Once, I was a teenager, and I believed in injustices, change, brevity, and voting. I made signs for causes and sewed them to my backpack, not even realizing how lost they became in all the band patches. I felt in my heart that I could change things for the better, and that my patches and signs and statements written in sharpie were making an impact at my all-white, cornbread christian school. In retrospect, the radical in was the most passive aggressive intolerant shithead I knew. I'm surprised I was popular; I was an adamant atheist (still am), my views leaned far-left-of-center, and in my speech class I rallied on pro-choice to an audience of no-one, much to my teachers chagrin (and my principal, who was also my mother, but had to suspend me no less due to pressure from the board, but at home stood firm behind my belief to stand firm in my belief).
Life took me different ways afterwards: I've seen journalists beheaded before, so this one was no shock. Real bloodshed, the kind that makes you cringe, fails to phase me or elicit an emotion. Once, I saw a childs arm lying on the side of the road as I was eating a snickers bar, and the only peculiar thought I had involved wondering where the rest of the child went.
Don't worry. I'm not heartless. I just died a long time ago without being killed.
You know, at work tonight, a co-worker with a slightly morbid curiousity came to me in tears stating she found the video of the journalist on reddit. She sobbed and cried into my shoulder in the break room and told me how horrible it was, how shocking humanity becomes in our depraved beliefs. I held her and I told her I know. She asked me, eyes puffy and red, "Do you know what the most horrible part was?"
I looked back into her eyes, hard and firm, and said, "Yes. It's not a scream. It's a gargle."
That was a side story. A pointless one, but one that happened tonight, and I guess I'm glad I can comfort those who need it when they need it.
This brings me to Ferguson, Missouri. I fucking hate that people call it, "Ferguson." It's not about the town. It's about Michael Brown. Regardless if you love him, you hate him, if he held guns in front of camera's and smoked joints, threatened people, or whatever, he was still a human being that was gunned down by a law-enforcement officer.
I don't know the particulars of this case and do not profess to know.

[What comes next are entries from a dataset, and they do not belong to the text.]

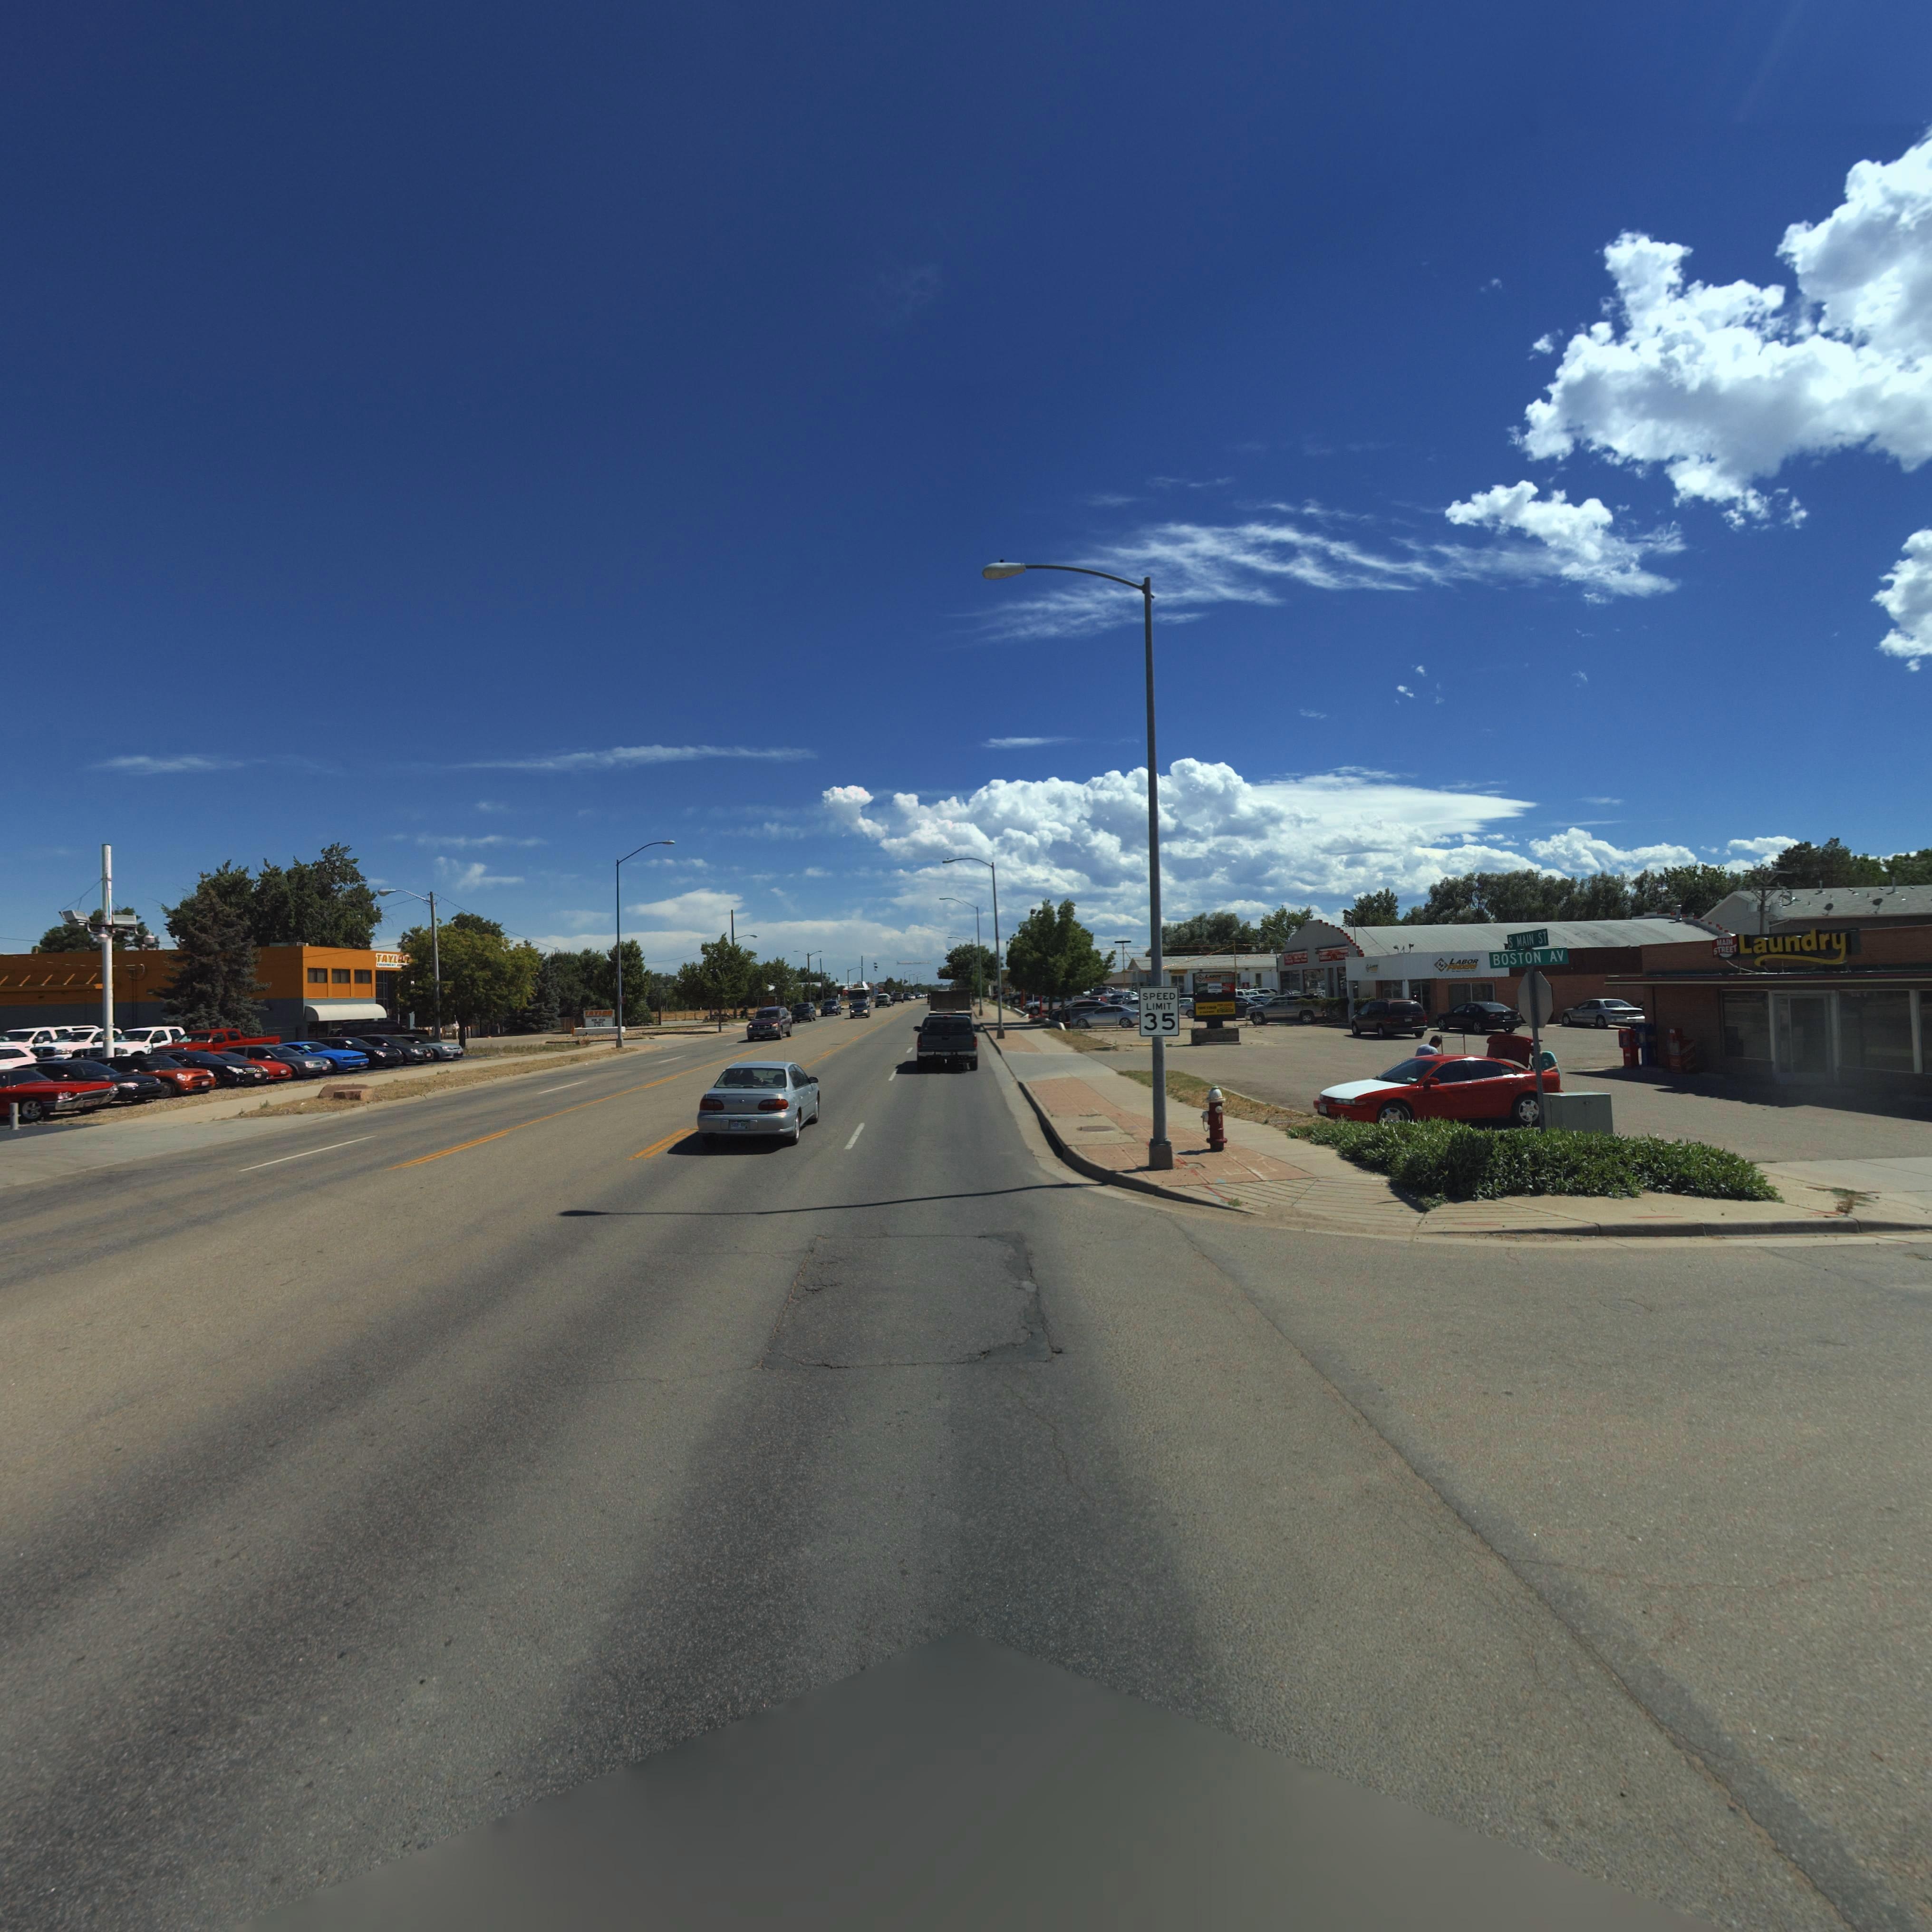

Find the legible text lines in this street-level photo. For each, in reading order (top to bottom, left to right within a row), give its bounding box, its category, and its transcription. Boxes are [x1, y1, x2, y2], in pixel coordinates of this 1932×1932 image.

[1508, 931, 1546, 948] StreetName: S MAIN ST
[1716, 938, 1733, 946] BusinessName: MAIN
[1713, 943, 1737, 955] BusinessName: STREET
[1738, 928, 1847, 962] BusinessName: Laundry
[377, 954, 397, 963] BusinessName: TAYL
[1449, 957, 1479, 965] BusinessName: LABOR
[1492, 949, 1564, 966] StreetName: BOSTON AV
[1369, 964, 1372, 968] BusinessName: L
[1445, 964, 1478, 972] BusinessName: FINDERS
[1204, 974, 1222, 978] BusinessName: LABO*
[1197, 985, 1231, 992] BusinessName: **** ACCESO****
[584, 1010, 613, 1016] BusinessName: TAYLOR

He could be guilty as shit and the officer could be justified. The officer could be a cold-blooded killer on paid vacation, but something about this really woke me up, resonated deep within my soul.
I had one singular thought, hitting me in the face like a rubber bullet: The Police Officers of today, as a whole, are not the heroes my father, my grandfather, my stepfather, and my mother were.
That's real. It hit home. I wouldn't ask a police officer for help much less directions if I didn't have to approach him. I'm scared of them, even though I'm not doing anything wrong. If Easy E were still alive, I have no doubt the police would've killed him.
What incited and rekindled this rage, however, is not police brutality, racism, etc etc. It's freedom of press. Period. If you are in a "Protest Area," you are protesting absolutely nothing. If you are in an "Approved First Amendment Area" you are far away from anyone that gives a shit or a public that cares. A couple of times this week, I was working from 2:00pm-06:00am shifts, and overnight when the planes were tucked in and our pilots were sleeping, to my dismay, the Ferguson Police Department and National Guard demanded the media leave due to safety concerns.
Fortunately, as I do not believe a goddamn thing I read from Corporate Media America, I found a live stream from several journalists with Go Pro Camera's that were live streaming, thanks to our friends in the "evil" Anonymous. I watched in horror, live, as these journalists were tear-gassed even after showing their media credentials.
Two things here: 1. Media should never have to gain a credential from those they are reporting on. 2. Tear gas, interestingly enough, is banned under the Geneva Convention as a Chemical Weapon, and ratified under several international and NATO treaties as such. However, there is a provision that allows countries to use it to "quell domestic disturbances."
A Chemical Weapon. On US Soil.
You tell me who the terrorists are.
I'm grateful for those journalist brave enough to stay in the town and report what is really happening. These are defenders of freedom. They are heroes. They are patriots. They are also silenced. They are gassed. They are afraid.
They need our support more than ever.
*Every reporter that I followed a broadcast live-stream was arrested within forty-five minutes
These are photo's from my city tonight.




During our live 11 o'clock news address.

This is the truest statement I've ever read. It starts with me. It starts with you. Fuck your television.
Tomorrow, I'm flying to St. Louis to try and do my part.